The word “incunabula” refers to books printed before 1500 and in the earliest period of European typography since the invention of Gutenberg’s movable type printing press in the 1450s.
Published in Parma in 1499, our copy of Ausonius’ Opera Ausonii Nuper Reperta fits firmly in this most exciting category.
Ausonius was “a Latin poet and rhetorician interesting chiefly for his preoccupation with the provincial scene of his native Gaul… An incorrigible trifler and a victim of what he called “the poetic itch,” Ausonius left few works of any consequence. A characteristic piece of trifling is the Technopaegnion (“A Game of Art”), a set of poems in which each line ends in a monosyllable. His longest poem, on the Mosella (Moselle) River, has flashes of an almost Wordsworthian response to nature, with descriptions of the changing scenery as the river moves through the country.” – Britannica.
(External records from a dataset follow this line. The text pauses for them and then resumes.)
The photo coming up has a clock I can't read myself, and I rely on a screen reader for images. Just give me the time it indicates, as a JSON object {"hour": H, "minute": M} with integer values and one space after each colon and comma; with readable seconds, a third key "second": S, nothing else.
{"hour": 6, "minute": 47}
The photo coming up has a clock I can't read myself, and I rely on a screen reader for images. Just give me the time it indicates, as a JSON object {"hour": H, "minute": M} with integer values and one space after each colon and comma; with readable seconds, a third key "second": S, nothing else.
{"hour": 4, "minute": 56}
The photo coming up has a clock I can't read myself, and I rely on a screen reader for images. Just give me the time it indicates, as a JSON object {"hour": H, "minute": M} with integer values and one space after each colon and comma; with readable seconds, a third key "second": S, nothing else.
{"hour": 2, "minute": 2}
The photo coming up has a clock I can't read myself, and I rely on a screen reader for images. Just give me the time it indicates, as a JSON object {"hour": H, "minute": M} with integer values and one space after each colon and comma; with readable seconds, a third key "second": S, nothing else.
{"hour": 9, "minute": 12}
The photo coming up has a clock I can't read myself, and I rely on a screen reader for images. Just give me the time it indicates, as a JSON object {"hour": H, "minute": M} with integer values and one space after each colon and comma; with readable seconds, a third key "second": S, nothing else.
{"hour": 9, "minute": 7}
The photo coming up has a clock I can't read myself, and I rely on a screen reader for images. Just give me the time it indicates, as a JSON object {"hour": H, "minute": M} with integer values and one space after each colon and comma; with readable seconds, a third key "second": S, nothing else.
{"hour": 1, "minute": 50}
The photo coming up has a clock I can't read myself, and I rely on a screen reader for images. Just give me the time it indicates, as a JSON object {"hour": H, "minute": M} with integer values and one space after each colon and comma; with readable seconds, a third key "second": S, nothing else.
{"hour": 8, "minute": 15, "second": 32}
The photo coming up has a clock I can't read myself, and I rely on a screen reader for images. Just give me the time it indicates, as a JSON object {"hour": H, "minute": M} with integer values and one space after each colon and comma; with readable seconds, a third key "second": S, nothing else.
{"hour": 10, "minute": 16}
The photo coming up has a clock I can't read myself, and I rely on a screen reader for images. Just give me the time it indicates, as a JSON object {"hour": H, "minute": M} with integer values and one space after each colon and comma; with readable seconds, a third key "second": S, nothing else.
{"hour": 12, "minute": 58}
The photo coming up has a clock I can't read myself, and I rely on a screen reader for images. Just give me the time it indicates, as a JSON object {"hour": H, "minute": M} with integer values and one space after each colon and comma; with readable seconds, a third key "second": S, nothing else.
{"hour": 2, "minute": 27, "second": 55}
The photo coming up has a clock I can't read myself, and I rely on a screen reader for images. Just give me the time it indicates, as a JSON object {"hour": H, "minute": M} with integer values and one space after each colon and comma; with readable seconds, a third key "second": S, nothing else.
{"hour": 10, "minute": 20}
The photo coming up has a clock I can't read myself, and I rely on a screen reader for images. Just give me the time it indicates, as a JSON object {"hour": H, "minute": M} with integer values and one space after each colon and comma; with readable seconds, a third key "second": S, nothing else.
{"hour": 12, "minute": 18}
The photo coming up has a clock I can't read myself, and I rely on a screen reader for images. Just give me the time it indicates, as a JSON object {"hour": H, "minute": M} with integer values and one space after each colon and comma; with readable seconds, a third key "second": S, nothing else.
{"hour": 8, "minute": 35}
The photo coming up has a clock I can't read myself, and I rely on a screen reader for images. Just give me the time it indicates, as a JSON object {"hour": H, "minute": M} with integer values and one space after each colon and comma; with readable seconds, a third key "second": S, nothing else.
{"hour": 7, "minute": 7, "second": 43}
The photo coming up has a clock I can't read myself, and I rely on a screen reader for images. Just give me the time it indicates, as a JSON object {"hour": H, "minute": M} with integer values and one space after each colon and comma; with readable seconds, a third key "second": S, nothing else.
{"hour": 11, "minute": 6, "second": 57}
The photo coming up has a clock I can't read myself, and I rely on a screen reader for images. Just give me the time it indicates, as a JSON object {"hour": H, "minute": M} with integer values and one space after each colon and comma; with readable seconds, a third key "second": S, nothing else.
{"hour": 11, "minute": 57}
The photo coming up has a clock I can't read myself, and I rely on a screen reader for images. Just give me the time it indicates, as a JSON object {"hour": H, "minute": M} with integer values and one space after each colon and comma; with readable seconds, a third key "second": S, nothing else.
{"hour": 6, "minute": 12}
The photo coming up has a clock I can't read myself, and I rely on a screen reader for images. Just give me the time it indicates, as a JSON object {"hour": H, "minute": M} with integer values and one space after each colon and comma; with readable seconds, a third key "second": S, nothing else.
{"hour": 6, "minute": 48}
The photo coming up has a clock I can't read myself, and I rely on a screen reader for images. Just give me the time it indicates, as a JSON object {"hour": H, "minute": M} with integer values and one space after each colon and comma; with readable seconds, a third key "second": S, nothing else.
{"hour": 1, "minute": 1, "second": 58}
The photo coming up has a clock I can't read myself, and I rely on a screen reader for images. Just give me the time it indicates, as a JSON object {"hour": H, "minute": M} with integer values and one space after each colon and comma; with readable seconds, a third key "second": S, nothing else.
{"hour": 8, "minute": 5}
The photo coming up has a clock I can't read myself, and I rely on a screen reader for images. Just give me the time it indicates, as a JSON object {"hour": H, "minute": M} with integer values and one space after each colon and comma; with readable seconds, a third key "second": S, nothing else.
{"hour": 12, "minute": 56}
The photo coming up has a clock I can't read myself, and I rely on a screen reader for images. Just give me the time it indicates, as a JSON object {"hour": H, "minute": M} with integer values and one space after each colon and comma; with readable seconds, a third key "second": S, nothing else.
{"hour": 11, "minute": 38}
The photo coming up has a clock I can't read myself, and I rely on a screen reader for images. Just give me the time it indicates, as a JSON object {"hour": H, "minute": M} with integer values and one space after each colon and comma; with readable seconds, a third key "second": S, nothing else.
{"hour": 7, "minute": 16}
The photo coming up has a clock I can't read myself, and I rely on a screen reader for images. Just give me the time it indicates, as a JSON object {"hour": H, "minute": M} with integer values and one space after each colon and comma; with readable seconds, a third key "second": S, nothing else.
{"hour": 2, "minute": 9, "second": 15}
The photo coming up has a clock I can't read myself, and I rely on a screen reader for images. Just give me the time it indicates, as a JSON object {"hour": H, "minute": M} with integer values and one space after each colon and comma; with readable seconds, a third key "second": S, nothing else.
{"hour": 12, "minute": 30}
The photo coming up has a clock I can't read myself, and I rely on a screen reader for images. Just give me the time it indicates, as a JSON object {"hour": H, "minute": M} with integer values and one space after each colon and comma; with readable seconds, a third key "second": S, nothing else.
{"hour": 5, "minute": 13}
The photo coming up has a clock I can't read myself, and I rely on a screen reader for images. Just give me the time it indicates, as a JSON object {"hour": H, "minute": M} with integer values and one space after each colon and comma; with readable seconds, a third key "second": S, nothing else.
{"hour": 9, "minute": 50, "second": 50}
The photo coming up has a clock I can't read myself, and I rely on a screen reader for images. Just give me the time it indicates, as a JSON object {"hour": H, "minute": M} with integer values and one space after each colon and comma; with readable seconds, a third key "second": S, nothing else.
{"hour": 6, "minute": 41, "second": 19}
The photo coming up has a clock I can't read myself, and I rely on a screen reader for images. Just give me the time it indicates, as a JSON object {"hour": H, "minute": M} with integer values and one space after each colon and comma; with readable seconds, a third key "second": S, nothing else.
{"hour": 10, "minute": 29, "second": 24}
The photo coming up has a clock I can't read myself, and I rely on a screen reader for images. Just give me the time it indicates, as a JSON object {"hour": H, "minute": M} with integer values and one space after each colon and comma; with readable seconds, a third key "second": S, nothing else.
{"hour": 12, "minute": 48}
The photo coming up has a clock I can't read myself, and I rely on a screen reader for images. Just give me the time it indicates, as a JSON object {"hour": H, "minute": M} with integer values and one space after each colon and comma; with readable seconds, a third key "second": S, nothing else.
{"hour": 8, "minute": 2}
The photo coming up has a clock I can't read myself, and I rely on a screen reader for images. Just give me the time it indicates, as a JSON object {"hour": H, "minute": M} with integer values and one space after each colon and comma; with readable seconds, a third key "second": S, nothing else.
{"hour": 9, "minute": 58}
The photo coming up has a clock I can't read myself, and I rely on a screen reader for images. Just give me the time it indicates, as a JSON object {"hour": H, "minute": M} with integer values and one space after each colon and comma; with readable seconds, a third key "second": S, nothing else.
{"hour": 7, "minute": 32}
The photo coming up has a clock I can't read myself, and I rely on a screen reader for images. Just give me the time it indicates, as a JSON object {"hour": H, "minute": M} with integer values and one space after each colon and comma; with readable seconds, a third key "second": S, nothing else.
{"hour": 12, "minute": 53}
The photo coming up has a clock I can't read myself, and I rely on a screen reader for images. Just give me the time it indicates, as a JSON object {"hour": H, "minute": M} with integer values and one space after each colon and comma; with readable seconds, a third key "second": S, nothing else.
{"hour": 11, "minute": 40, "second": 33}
Ausonius, Decimus Magnus; Ugoleto, Taddeo. Opera Ausonii Nuper Reperta. Parma [Italy]: Angelum Ugoletum [Angelus Ugoletus], 1499. 86 leaves: 8 unnumbered and 78 numbered.
Full leather, over boards carved in relief, with embossed decoration. Gilt lettering to spine. Page edges stained red. 3- and 6-line initial spaces. Woodcut printer’s device at end. Text block trimmed, with some loss to pagination numerals. Manuscript notes to title page, with some handwriting practice; marginal notes. A couple of pages show repairs, some old tide marks to margins.